Good idea... but it's over the 1000 KB attachment limit.  Even after xz-compression the first one (I was going to post a good and a bad one, maybe the diff...) is ~4.5 MiB, and the second would be similar.  (The bad cpio is still about the same size and is browsable in mc, so it's gotta be just not quite the correct format or something.  I'd suspect a bad cpio executable if I rebuilt it with gcc5, I'm actually not sure, but then it would produce bad cpios for both dracuts, and it doesn't)

Meanwhile some more info.  FWIW, my dracut helper script already tracks versions of a few packages in an additional text file it puts in the same subdir.  Here's its contents for the "good" one:

app-shells/bash-4.3_p42-r1
sys-fs/btrfs-progs-4.3.1
sys-kernel/dracut-043-r2
sys-apps/systemd-228-r1

The bad one would be the same except of course dracut-044 instead of 043-r2.

Second, here's my non-default settings in /etc/dracut.conf.d/*.conf (each setting in its own file, here listed together).  Obviously this will apply to both good and bad cpios.  (I tried host-only when I originally setup dracut, and had a bug, now long fixed AFAIK but if you look in my bugzilla history you'll see I filed it, so set it up hostonly=no and simply specified the modules I wanted added and subtracted.  By the time the bug was fixed I had a working config I was happy with, so I left it as it was.)

add_dracutmodules="
	btrfs
"
hostonly_cmdline=no
hostonly=no
install_items+="
	/bin/most
	/bin/nano
"
no_kernel=yes
# caps doesn't work with systemd
omit_dracutmodules="caps"
persistent_policy=by-label
ro_mnt=yes
show_modules=yes

A couple other notes in case it matters: 
1: (reminder, IIRC it's in the use flags) dracut with systemd, not openrc.
2: On my main system I have unified /usr to root via /usr -> . symlink, and unified bin/sbin via sbin -> bin symlink, as well.  That does throw an occasional bug my way.

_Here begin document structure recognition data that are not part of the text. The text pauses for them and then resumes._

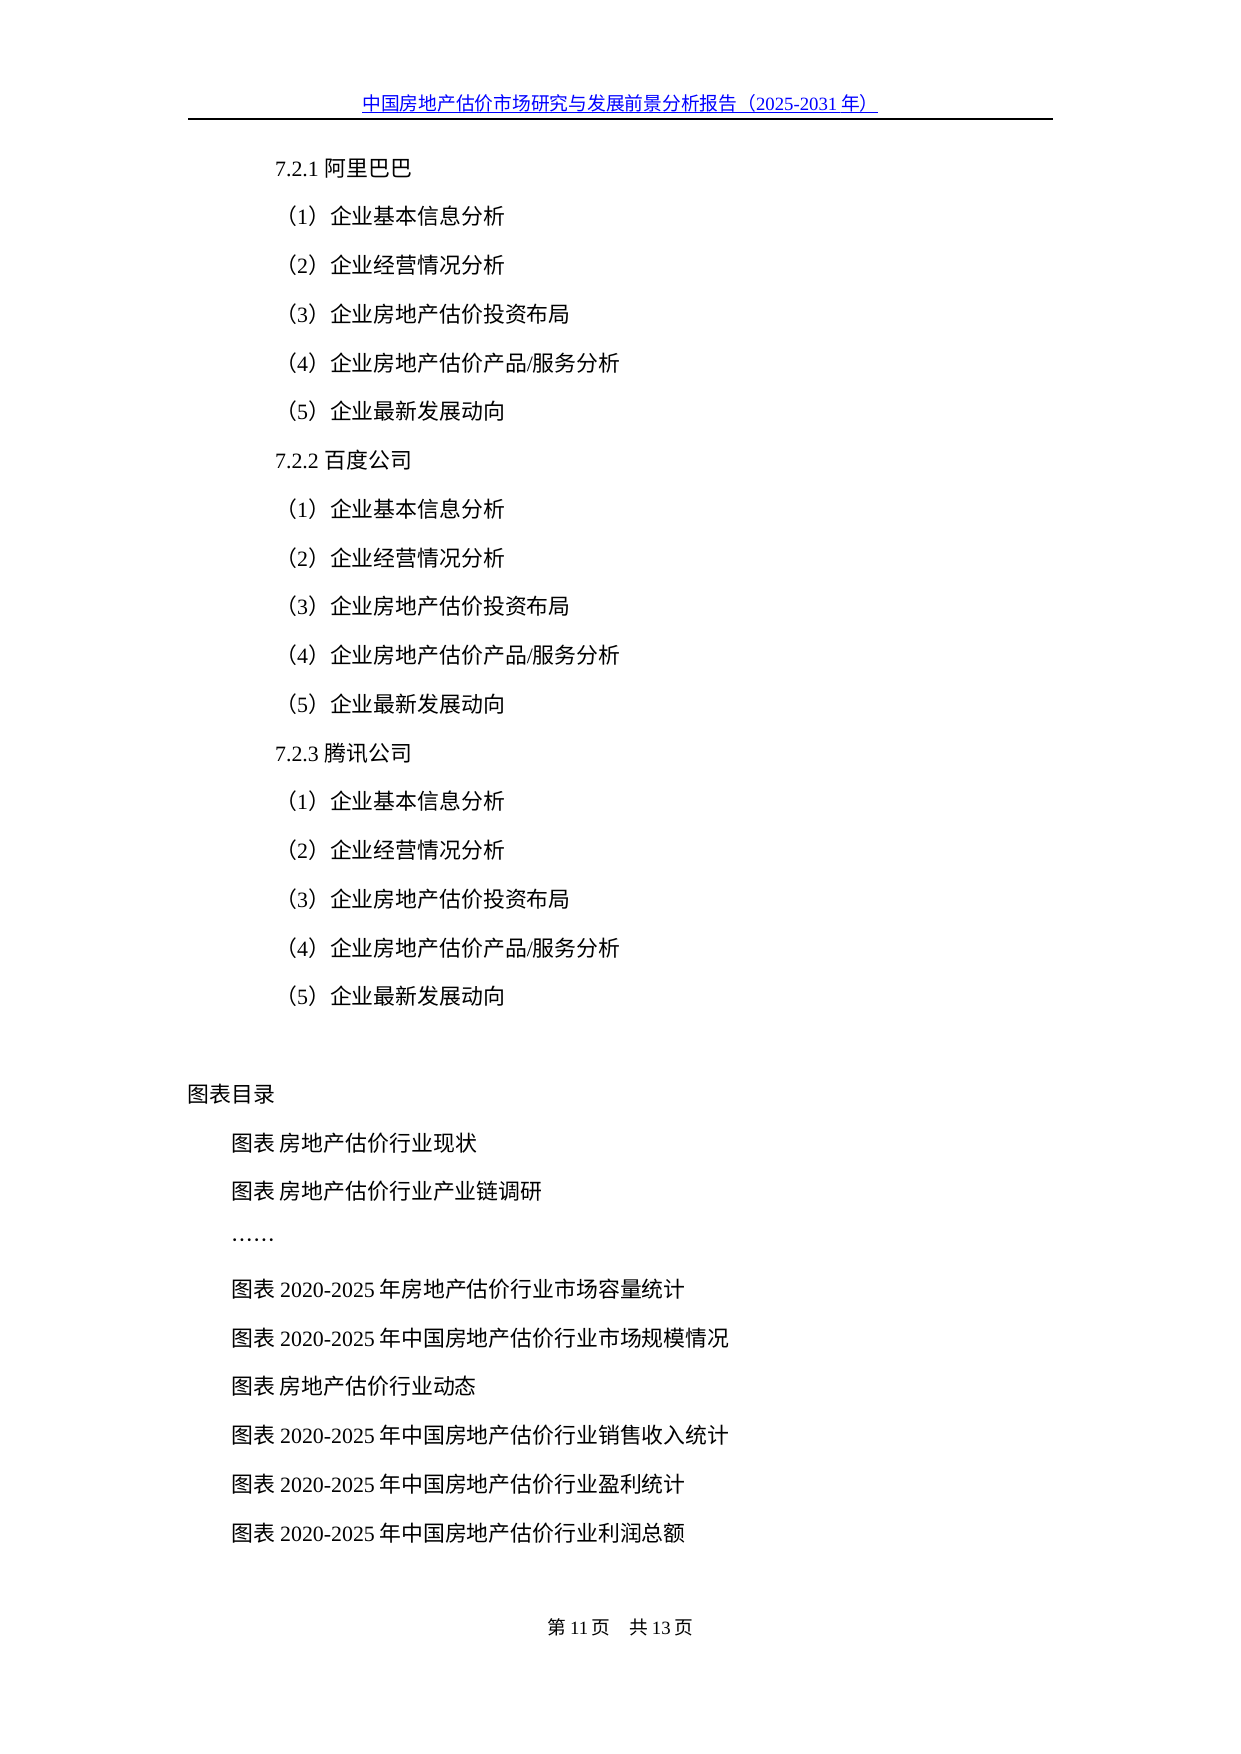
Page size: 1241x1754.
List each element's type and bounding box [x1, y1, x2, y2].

text [187, 150, 1053, 1548]
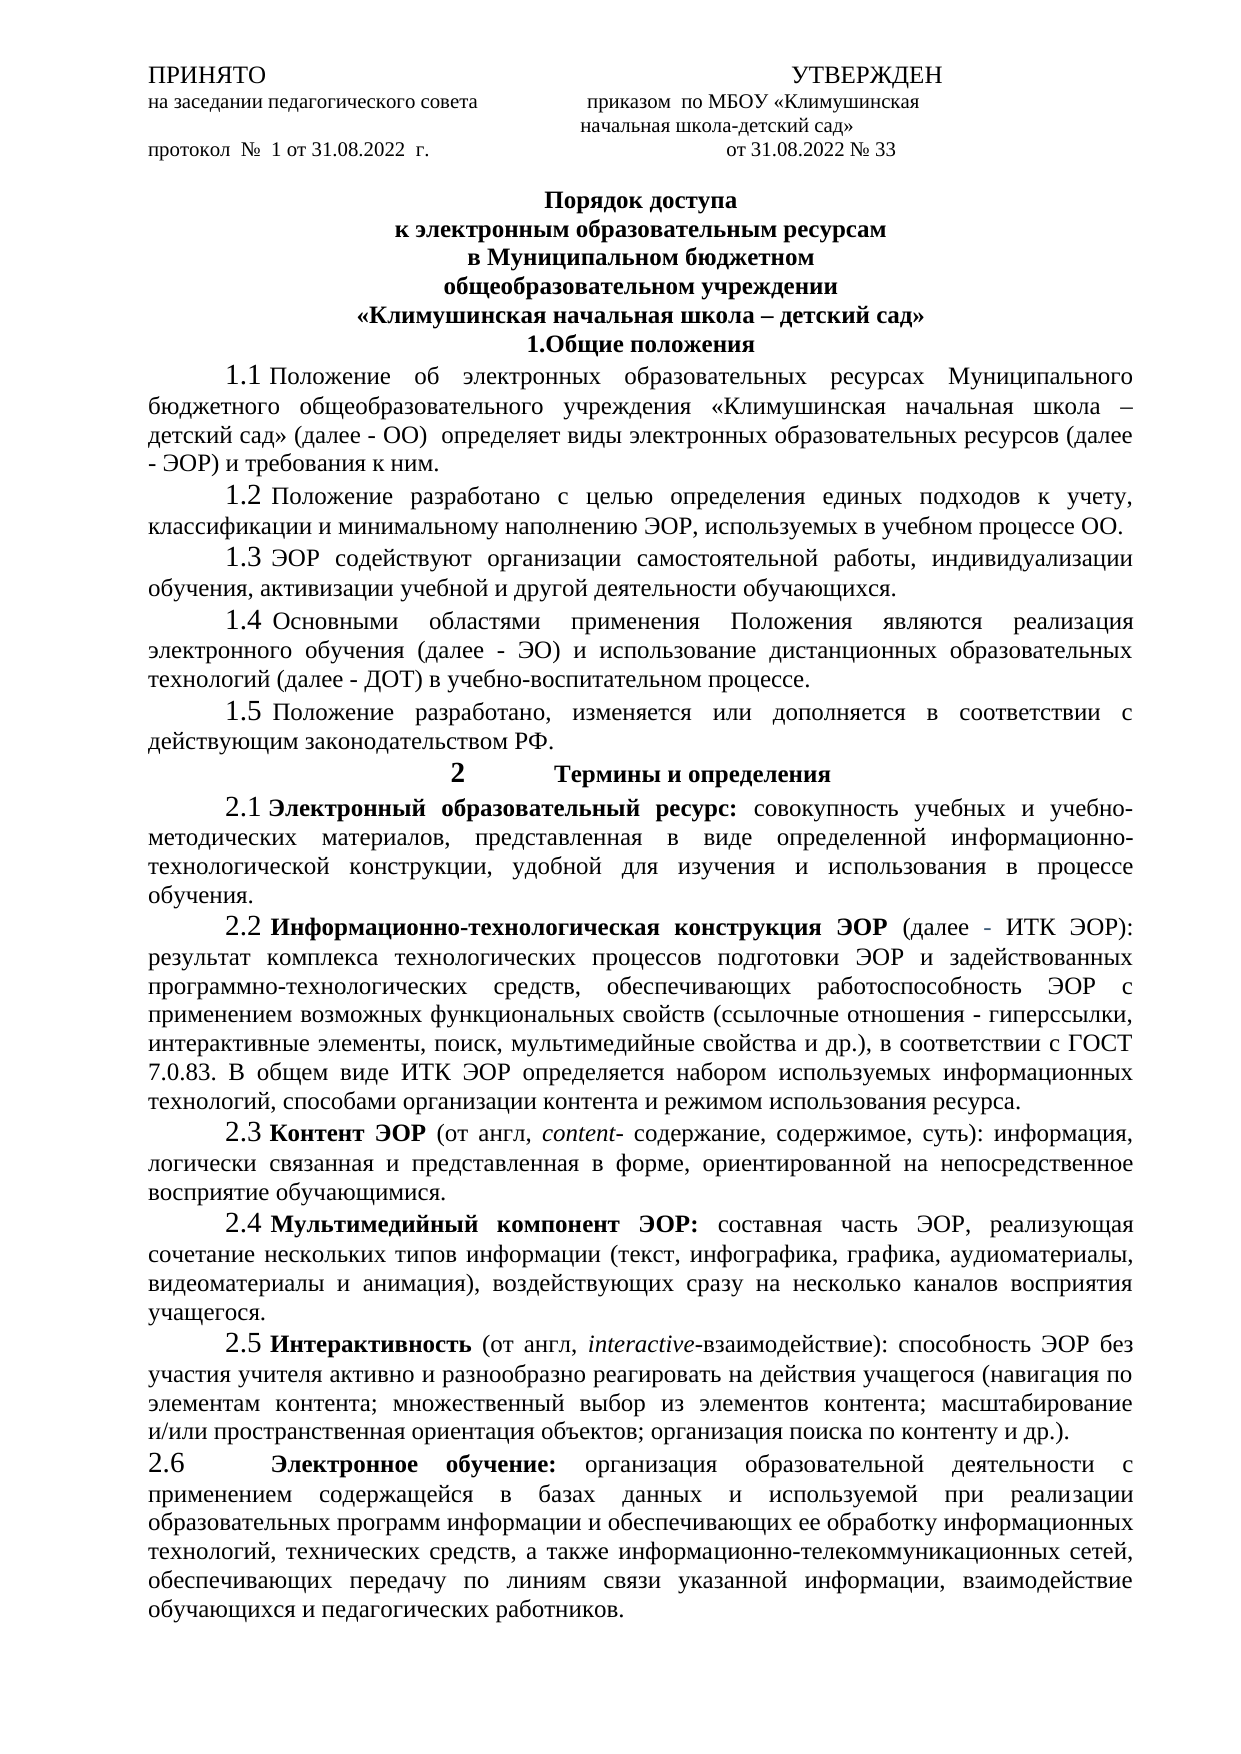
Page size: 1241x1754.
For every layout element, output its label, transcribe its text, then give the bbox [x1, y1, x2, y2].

text Порядок доступа [148, 185, 1133, 214]
list Информационно-технологическая конструкция ЭОР (далее - ИТК ЭОР): результат комплекса технологических процессов подготовки ЭОР и задействованных программно-технологических средств, обеспечивающих работоспособность ЭОР с применением возможных функциональных свойств (ссылочные отношения - гиперссылки, интерактивные элементы, поиск, мультимедийные свойства и др.), в соответствии с ГОСТ 7.0.83. В общем виде ИТК ЭОР определяется набором используемых информационных технологий, способами организации контента и режимом использования ресурса. [148, 908, 1133, 1114]
text к электронным образовательным ресурсам [148, 214, 1133, 242]
list ЭОР содействуют организации самостоятельной работы, индивидуализации обучения, активизации учебной и другой деятельности обучающихся. [148, 539, 1133, 602]
text протокол № 1 от 31.08.2022 г. от 31.08.2022 № 33 [148, 137, 1133, 161]
list Мультимедийный компонент ЭОР: составная часть ЭОР, реализующая сочетание нескольких типов информации (текст, инфографика, графика, аудиоматериалы, видеоматериалы и анимация), воздействующих сразу на несколько каналов восприятия учащегося. [148, 1206, 1133, 1325]
list Положение разработано с целью определения единых подходов к учету, классификации и минимальному наполнению ЭОР, используемых в учебном процессе ОО. [148, 477, 1133, 539]
text ПРИНЯТО УТВЕРЖДЕН [148, 60, 1133, 89]
list Положение разработано, изменяется или дополняется в соответствии с действующим законодательством РФ. [148, 693, 1133, 755]
text «Климушинская начальная школа – детский сад» [148, 300, 1133, 329]
text 1.Общие положения [148, 329, 1133, 357]
list Термины и определения [148, 755, 1133, 789]
text в Муниципальном бюджетном общеобразовательном учреждении [148, 242, 1133, 300]
text начальная школа-детский сад» [148, 113, 1133, 137]
list Интерактивность (от англ, interactive-взаимодействие): способность ЭОР без участия учителя активно и разнообразно реагировать на действия учащегося (навигация по элементам контента; множественный выбор из элементов контента; масштабирование и/или пространственная ориентация объектов; организация поиска по контенту и др.). [148, 1325, 1133, 1445]
list Основными областями применения Положения являются реализация электронного обучения (далее - ЭО) и использование дистанционных образовательных технологий (далее - ДОТ) в учебно-воспитательном процессе. [148, 602, 1133, 693]
list Электронный образовательный ресурс: совокупность учебных и учебно-методических материалов, представленная в виде определенной информационно-технологической конструкции, удобной для изучения и использования в процессе обучения. [148, 789, 1133, 908]
list Положение об электронных образовательных ресурсах Муниципального бюджетного общеобразовательного учреждения «Климушинская начальная школа – детский сад» (далее - ОО) определяет виды электронных образовательных ресурсов (далее - ЭОР) и требования к ним. [148, 357, 1133, 477]
list Электронное обучение: организация образовательной деятельности с применением содержащейся в базах данных и используемой при реализации образовательных программ информации и обеспечивающих ее обработку информационных технологий, технических средств, а также информационно-телекоммуникационных сетей, обеспечивающих передачу по линиям связи указанной информации, взаимодействие обучающихся и педагогических работников. [148, 1445, 1133, 1622]
list Контент ЭОР (от англ, content- содержание, содержимое, суть): информация, логически связанная и представленная в форме, ориентированной на непосредственное восприятие обучающимися. [148, 1114, 1133, 1206]
text на заседании педагогического совета приказом по МБОУ «Климушинская [148, 89, 1133, 113]
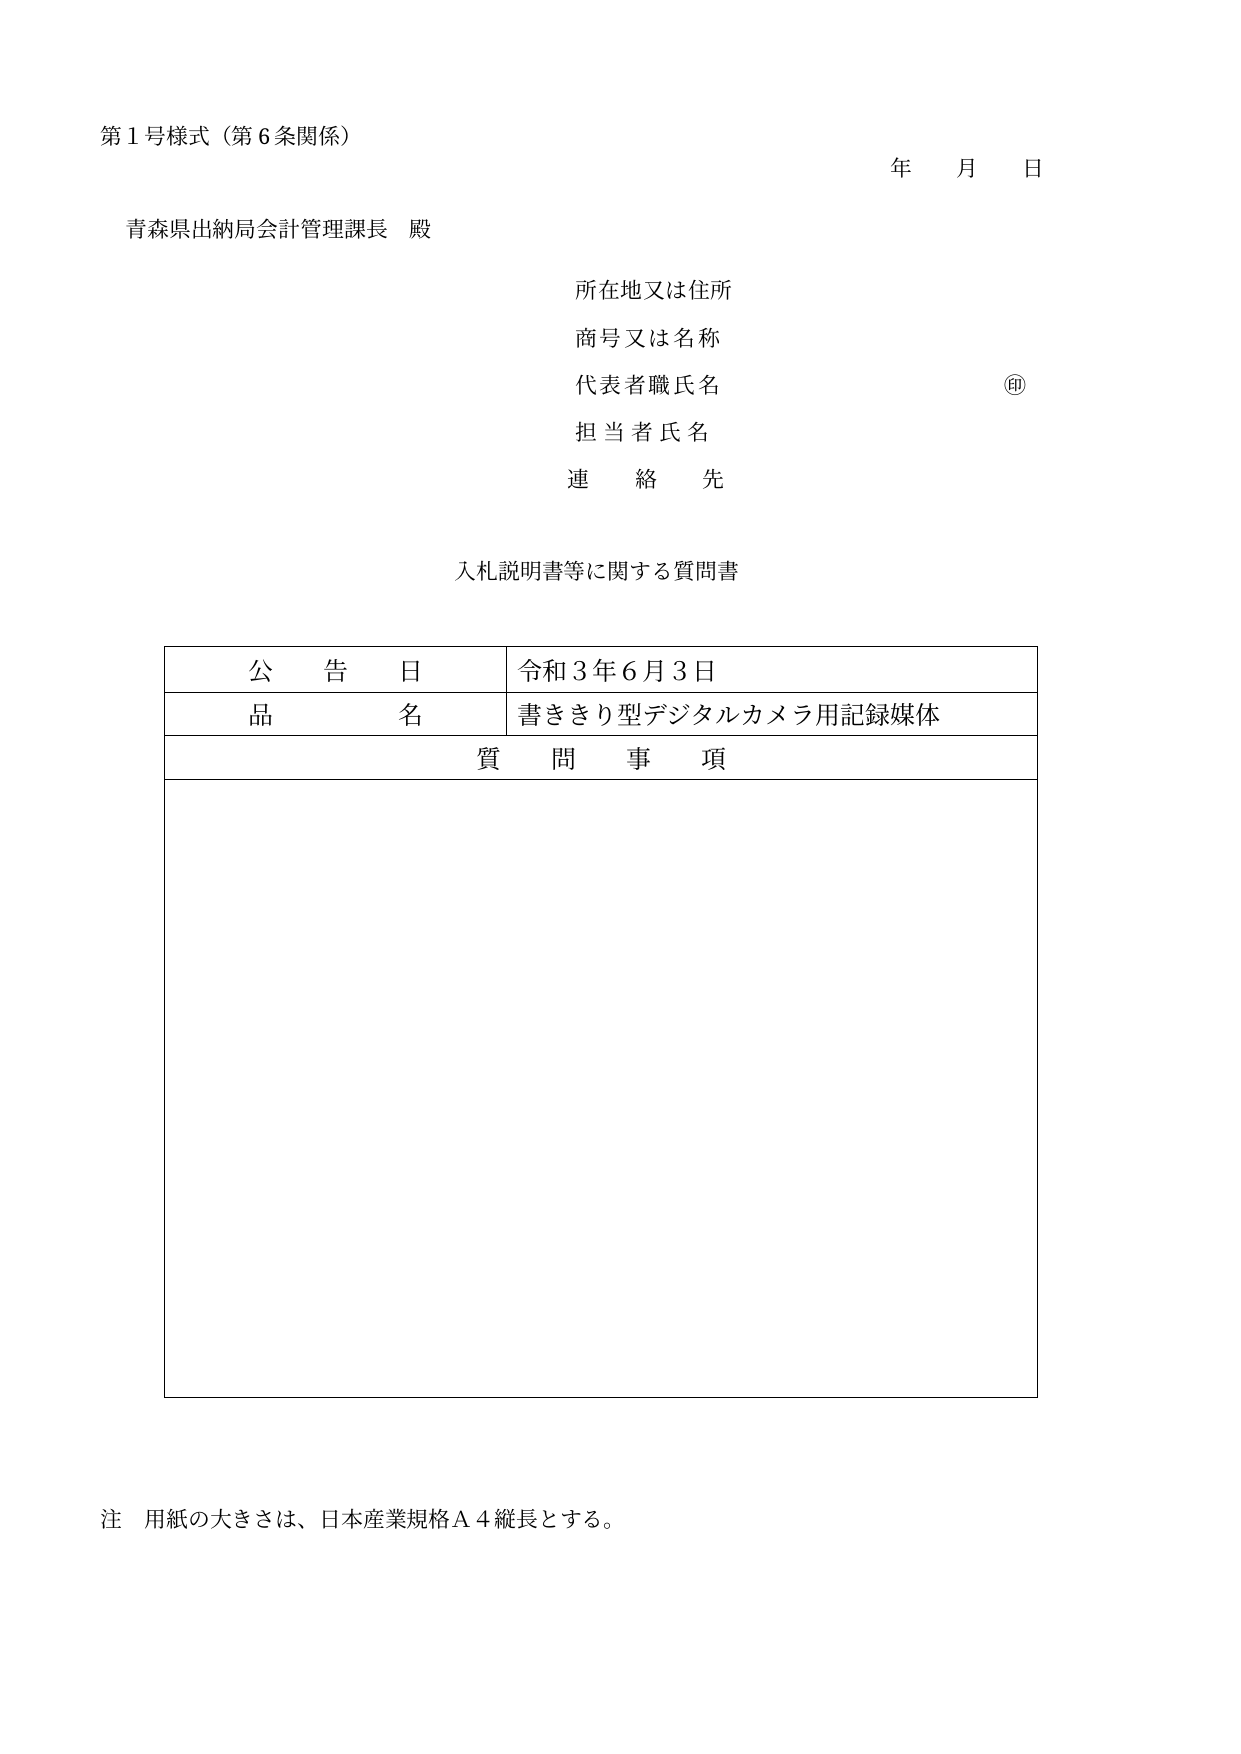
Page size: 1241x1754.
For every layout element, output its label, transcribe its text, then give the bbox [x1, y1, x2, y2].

table_cell 書ききり型デジタルカメラ用記録媒体 [507, 693, 1037, 735]
text 注 用紙の大きさは、日本産業規格Ａ４縦長とする。 [100, 1502, 1092, 1533]
text 第１号様式（第6条関係） [100, 119, 1092, 151]
text 代表者職氏名 ㊞ [575, 368, 1092, 399]
table_header 令和３年６月３日 [507, 647, 1037, 692]
text 青森県出納局会計管理課長 殿 [100, 212, 1092, 244]
text 所在地又は住所 [575, 273, 1092, 305]
text 商号又は名称 [575, 321, 1092, 352]
text 年 月 日 [100, 151, 1043, 182]
table_cell [165, 780, 1037, 1397]
text 連 絡 先 [100, 462, 1092, 494]
text 担当者氏名 [575, 415, 1092, 447]
table_cell 質 問 事 項 [165, 736, 1037, 779]
text 入札説明書等に関する質問書 [100, 554, 1092, 586]
table_header 公 告 日 [165, 647, 506, 692]
table_cell 品 名 [165, 693, 506, 735]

After working on that most of the nite and putting in some hours at work today, I've been up over 30 hours now.  I was going to try to attach those before I went to bed, but...  Anybody got a good pastebin to recommend while I'm out?  It'll save me some time looking.  I'll look at the other suggestions when I can actually think straight... which isn't now.

Thanks for the ideas and encouragement. =:^)
Comment 6 Duncan 2016-01-12 14:16:54 UTC
TL;DR: Heisenbug!  Works fine now.  <shrug>

Found somewhere (load.to) to put the cpios, remerged dracut-44 to build a bad version again... and this time it works just fine.  My first build must have screwed up somehow that produced bad cpios, that I could still browse in mc, but that the kernel didn't like.  Either that or the cpios were fine and something weird was going on with the kernel build.  But I rebuilt several times with different kernel version checkouts, over several reboots, and the behavior was consistently bad with cpios built with 44 and good with those built with 43-r2, then, and now 44 builds good ones the kernel doesn't have a problem with, so I simply don't know.  Maybe it was screwed-up hardware state that survived the warm reboots and that only the 44-built one was sensitive to.  Whatever.

I even doubted the kernel was pulling in the 44-built cpio when it worked without issue this time, and set the rd.break kernel commandline option to break inside the initr* environment and verify /lib64/os-release, and sure enough, it said dracut 44 there too, so it _couldn't_ be the kernel still using the known-working 43-r2 version.

I guess I reopen if it starts occurring again, but for now, the heisenbug is gone, so I'm setting resolved/invalid.